Calendário de entrega de armas gera polêmica entre Farc e governo

Gonzalo Domínguez Loeda.

Bogotá, 24 fev (EFE).- A entrega de armas é o elemento mais delicado de todo processo de paz e na Colômbia não é uma exceção, pois o calendário estabelecido para esse fim foi protagonista nesta semana da última polêmica das Forças Armadas Revolucionárias da Colômbia (Farc), que envolveu a ONU, e promete não ser a última.

A polêmica está ligada à desconfiança da guerrilha em relação ao governo após mais de meio século de conflito armado, que também é recíproca e que levam as partes a se perguntarem quais outros elementos do acordo de paz poderiam demorar a ser cumpridos.

Tudo começou com o atraso na adequação - responsabilidade do governo - das 26 Zonas de Vereda Transitórias de Normalização (ZVTN), onde os guerrilheiros já chegaram para deixar suas armas nas mãos de uma missão da ONU e começar seu trânsito à legalidade.

Sua chegada fazia parte de um cronograma cujo "Dia D" foi em 1º de dezembro, após a ratificação do acordo de paz no Congresso.

Como parte do estrito cronograma pactuado, as Farc deviam começar cinco dias depois, ou seja, em 6 de dezembro, sua transferência às ZVTN, o que não ocorreu por conta dos atrasos em sua adequação.

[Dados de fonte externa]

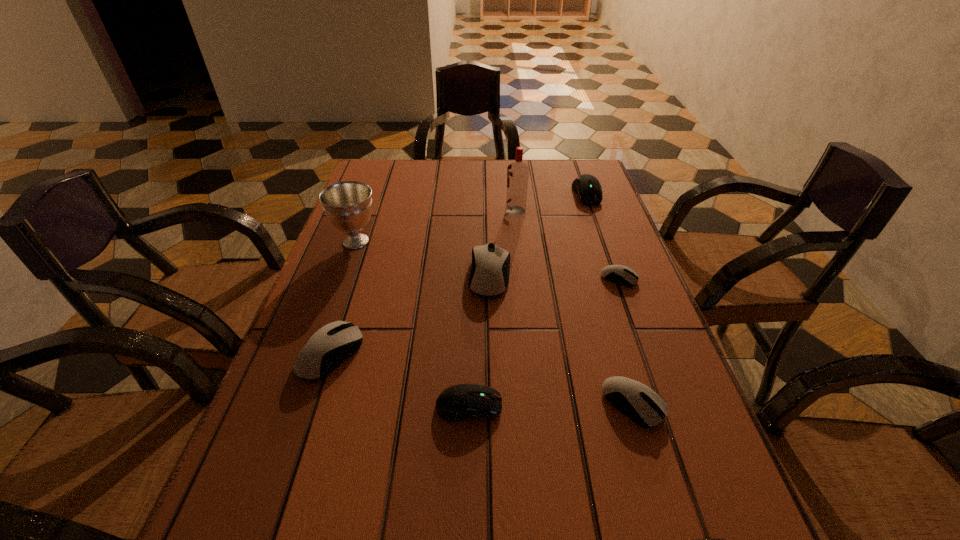
Locate an element on the screen. The width and height of the screenshot is (960, 540). red vodka is located at coordinates (517, 172).

In order to click on the tallest object in this screenshot , I will do `click(517, 172)`.

The height and width of the screenshot is (540, 960). Identify the location of chalice. (348, 205).

Find the location of a particular element. This screenshot has height=540, width=960. the tallest computer equipment is located at coordinates (489, 276).

I want to click on the third tallest object, so click(489, 276).

Locate an element on the screen. the leftmost white mouse is located at coordinates (333, 343).

Where is `the third smallest white mouse`? The width and height of the screenshot is (960, 540). the third smallest white mouse is located at coordinates (333, 343).

The width and height of the screenshot is (960, 540). In order to click on the farthest computer equipment in this screenshot , I will do `click(587, 187)`.

Where is `the farthest dark computer equipment`? the farthest dark computer equipment is located at coordinates (587, 187).

Where is `the third biggest white mouse`? This screenshot has width=960, height=540. the third biggest white mouse is located at coordinates (643, 405).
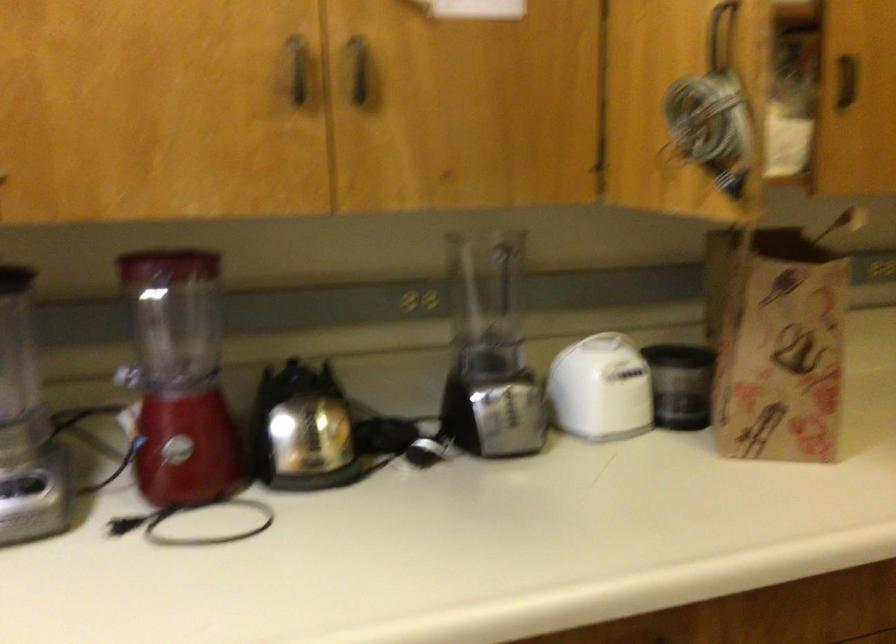
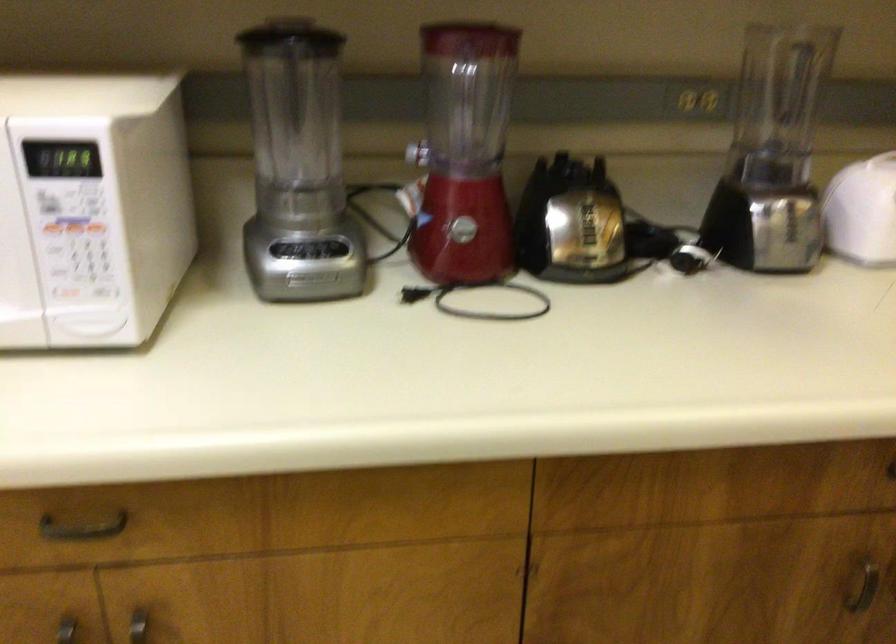
In the second image, find the point that corresponds to pixel 496 299 in the first image.

(779, 100)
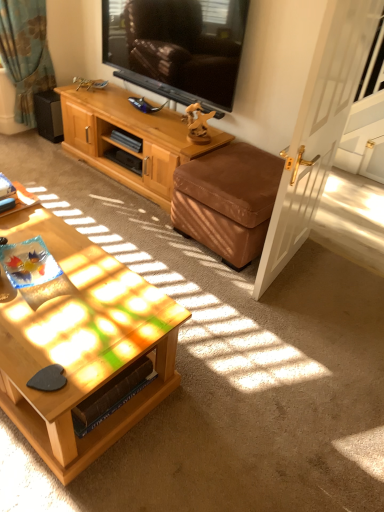
Find the location of a particular element. The height and width of the screenshot is (512, 384). vacant space to the right of brown leather ottoman at lower right is located at coordinates (337, 269).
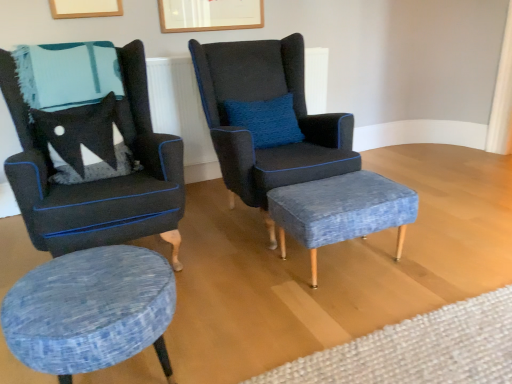
Find the location of a particular element. Image resolution: width=512 pixels, height=384 pixels. vacant area that lies between velvet dark blue armchair at center, the 2th chair when ordered from left to right, and blue fabric stool at center, the 1th stool viewed from the back is located at coordinates (328, 261).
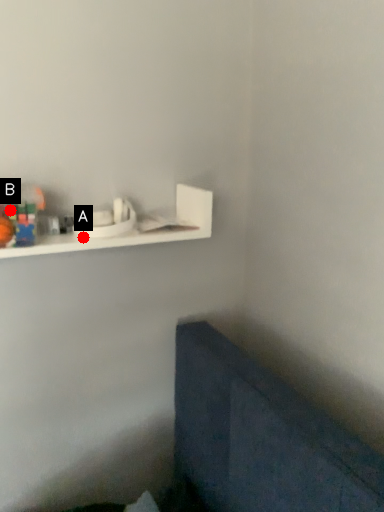
Question: Two points are circled on the image, labeled by A and B beside each circle. Which point is closer to the camera?

Choices:
 (A) A is closer
 (B) B is closer

Answer: (B)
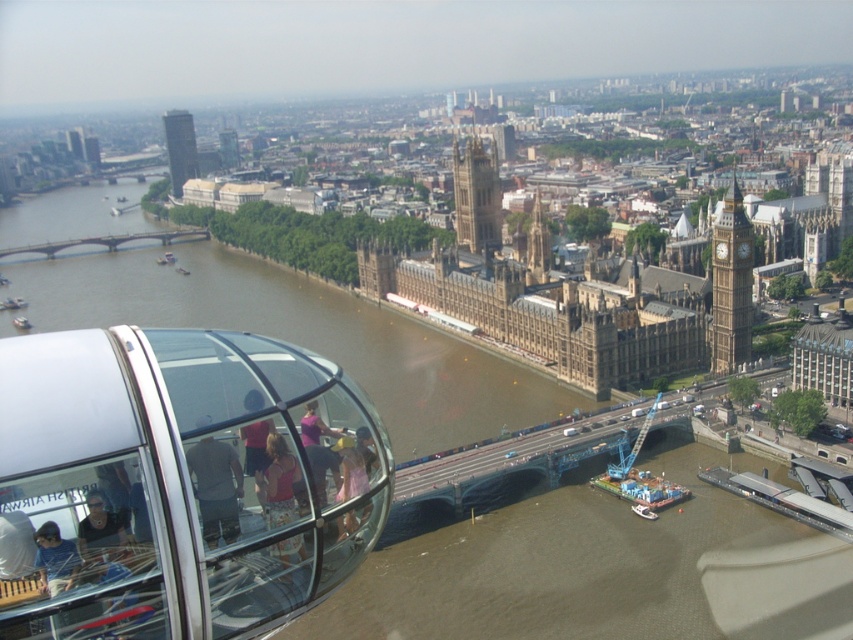
You are a GUI agent. You are given a task and a screenshot of the screen. Output one action in this format:
    pyautogui.click(x=<x>, y=<y>)
    Task: Click on the light brown fabric shirt at center
    This screenshot has height=640, width=853.
    Given the screenshot: What is the action you would take?
    pyautogui.click(x=216, y=488)

Consider the image. Can you confirm if light brown fabric shirt at center is bigger than dark gray concrete tower at upper left?

No, light brown fabric shirt at center is not bigger than dark gray concrete tower at upper left.

Is point (233, 516) less distant than point (173, 138)?

That is True.

I want to click on light brown fabric shirt at center, so click(x=216, y=488).

Based on the photo, between golden stone clock tower at upper center and pink fabric at center, which one has more height?

Answer: golden stone clock tower at upper center is taller.

The width and height of the screenshot is (853, 640). Describe the element at coordinates (476, 196) in the screenshot. I see `golden stone clock tower at upper center` at that location.

What are the coordinates of `golden stone clock tower at upper center` in the screenshot? It's located at (476, 196).

Who is positioned more to the right, golden stone clock tower at upper center or matte pink dress at center?

golden stone clock tower at upper center is more to the right.

Is golden stone clock tower at upper center above matte pink dress at center?

Yes, golden stone clock tower at upper center is above matte pink dress at center.

The height and width of the screenshot is (640, 853). Identify the location of golden stone clock tower at upper center. (x=476, y=196).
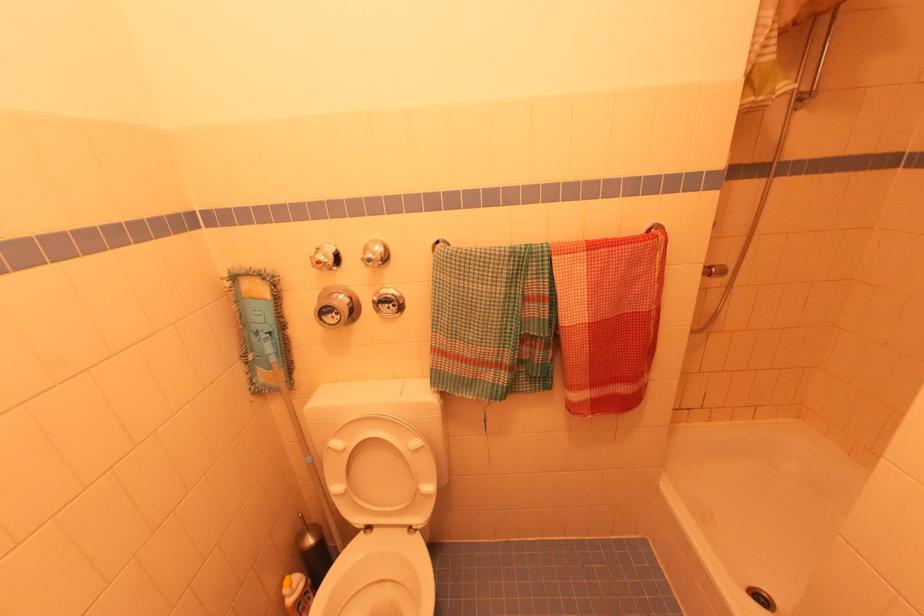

Desse modo, o calendário previsto da chegada dos guerrilheiros a essas áreas não foi cumprido e chegou a ser posta em dúvida a data mais importante de todo o processo, o dia D+180, em 1º de junho, quando devem estar concluídas as ZVTN e as Farc devem dar início ao processo de reintegração para formar um movimento político sem armas.

A dúvida foi crescendo e tomou forma quando o chefe da Missão da ONU na Colômbia, Jean Arnault, enviou uma carta às partes perguntando se estariam dispostas a repensar o calendário.

Essa carta não significava nada além de colocar em um texto algo que, pelo atraso nas chegadas às zonas, era apenas uma questão de tempo para que alguma das partes abordasse.

No entanto, a crítica implícita ao governo devido ao atraso na preparação das ZVTN, de sua responsabilidade, fez com que saíssem algumas faíscas.

Primeiro foi o próprio Executivo quem devolveu a proposta ao expressar sua surpresa a Arnault e ao assegurar que durante semanas insistiram em fazer uma reunião "para revisar o cumprimento dos compromissos decorrentes do Acordo Final sobre Cessar-Fogo e Abandono das Armas".

O encontro aconteceu e dele saiu um novo calendário de entrega de armas, que serão recolhidas pelos observadores das Nações Unidas.

Segundo os novos planos, em 1º de março as Farc começarão a entregar 30% de seu armamento, em 1º de maio outros 30% e em 1º de junho os 40% restantes.

O problema parecia resolvido, mas a guerrilha colocou mais lenha na fogueira quando afirmou através de um comunicado posterior que era necessário repensar a programação.

A carta de Arnault, na qual sugeria essa mudança, foi transformada em um argumento pelas Farc, que estão há meses reclamando da suposta falta de compromisso do governo.

Aproveitando a conjuntura, somaram-se às críticas a necessidade de o governo começar a libertar os guerrilheiros que seguem presos e devem se beneficiar da Lei de Anistia incluída no acordo de paz.

Além disso, os guerrilheiros denunciaram que, nas ZVTN têm que dormir em barracas improvisadas enquanto trabalham para construir as áreas comuns, como se comprometeram com o governo, que deve fornecer os materiais.

Uma vez cumpridos os prazos estabelecidos, chegará outro ponto crucial, já que a reintegração das Farc começará com um passo delicado ainda por definir: em 1º de junho, quando sete mil guerrilheiros entregarem suas armas após décadas de guerra e se reintegrarem à sociedade.

Primeiro, o governo deve decidir para onde os levará. Uma questão complicada, já que a maioria vem de zonas rurais e devolvê-los a seus lugares de origem não será fácil, mas concentrá-los em áreas urbanas também é complexo.

Para tudo isso, é necessário que haja confiança mútua e que as partes cumpram com o que foi estipulado, que depende em grande medida de sua boa vontade.

A confiança entre as partes parece estar abalada, mas ainda há tempo até 1º de junho para restabelecê-la.